+ PEDRO AUGUSTO
Desde o início da nossa relação, a Cláudia deixou claro que queria muito ter um filho. E, quando chegou a hora de levar o assunto mais a sério, começamos a planejar: ter uma casa mais adequada, com espaço para a criança brincar, fazer uma poupança, registrar o pacto de união estável (na época ainda não era legalmente reconhecido como núcleo familiar, mas mesmo assim fizemos questão de fazer).
Quando decidimos entrar com o processo de habilitação para adoção, foi muito difícil, simplesmente não andava; demorou um ano para conseguirmos dar entrada, mesmo com ajuda de uma advogada. Quando finalmente começou a andar, foi muito burocrático. Tínhamos que apresentar documentos sem fim, de comprovantes de emprego e união duradoura a atestados de saúde física e mental. Mas, como já tínhamos tudo planejado, conseguimos levantar a papelada sem dificuldades. Para os padrões brasileiros, até que o processo se desenrolou rápido: ao final de dois anos e meio, o Pedro Augusto chegou.
Nós o encontramos com 20 dias de vida, dormindo no berçário da vara de infância. Ele tinha um sinal bem no meio da testa (hoje já desapareceu), brincamos que ele veio com o sinal para que pudéssemos encontrá-lo. E essa acabou virando a sua história de origem; quando ele nos perguntou pela primeira vez de que barriga ele nasceu, contamos que, como não podíamos ter filhos da nossa própria barriga, ele achou uma forma de vir e nos avisar: arranjou uma barriga emprestada e veio com um sinal para que pudéssemos reconhecê-lo.
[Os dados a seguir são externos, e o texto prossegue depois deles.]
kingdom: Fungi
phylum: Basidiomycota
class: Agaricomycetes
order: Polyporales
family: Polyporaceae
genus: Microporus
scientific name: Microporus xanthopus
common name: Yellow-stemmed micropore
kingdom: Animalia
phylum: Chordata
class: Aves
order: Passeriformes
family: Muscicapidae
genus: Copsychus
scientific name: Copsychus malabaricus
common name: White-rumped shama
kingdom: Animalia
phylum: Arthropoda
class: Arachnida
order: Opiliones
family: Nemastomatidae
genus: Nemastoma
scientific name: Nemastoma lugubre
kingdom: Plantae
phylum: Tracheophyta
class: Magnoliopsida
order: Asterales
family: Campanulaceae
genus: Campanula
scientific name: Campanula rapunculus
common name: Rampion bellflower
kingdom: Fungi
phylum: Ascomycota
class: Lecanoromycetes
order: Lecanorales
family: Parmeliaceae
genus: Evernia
Ele veio logo para casa, mas ainda precisamos de mais dois anos para concluir o processo de adoção e para conseguir a certidão de nascimento com nossos nomes. Só então relaxamos, porque a situação da guarda provisória é muito angustiante. Imagina essa criança que você já ama, para quem você e sua família são a única referência, mas ainda há o risco de alguém chegar e tirá-la de você… Só quando saiu a guarda definitiva foi que ficamos em paz.
Nunca tivemos dificuldade de assumir nossa relação publicamente. Em primeiro lugar porque nos conhecemos numa idade mais madura, em que se esconder já não fazia mais sentido. Depois porque, quando você tem filho, isso se torna ainda mais necessário. Você tem que ter segurança e tem que passar essa segurança para ele. Talvez algum dia ele também venha a sofrer algum preconceito. Como você vai poder ensinar valores para o seu filho se você vive uma vida falsa? Então, isso era uma condição sine qua non para nós.
No ambiente profissional, acho que tivemos sorte de trabalhar em multinacionais, que estão muito à frente das empresas brasileiras em relação a proteção e benefícios no campo da diversidade. A empresa da Cláudia foi pioneira na implantação desse tipo de programa no Brasil. Quando o Pedro Augusto chegou, já no dia seguinte conseguimos a licença maternidade e ele foi cadastrado para ter os benefícios antes mesmo de sair a guarda definitiva.
Cláudia Nunes (analista de sistemas) e Virgínia Almeida (psicóloga), juntas desde 2003.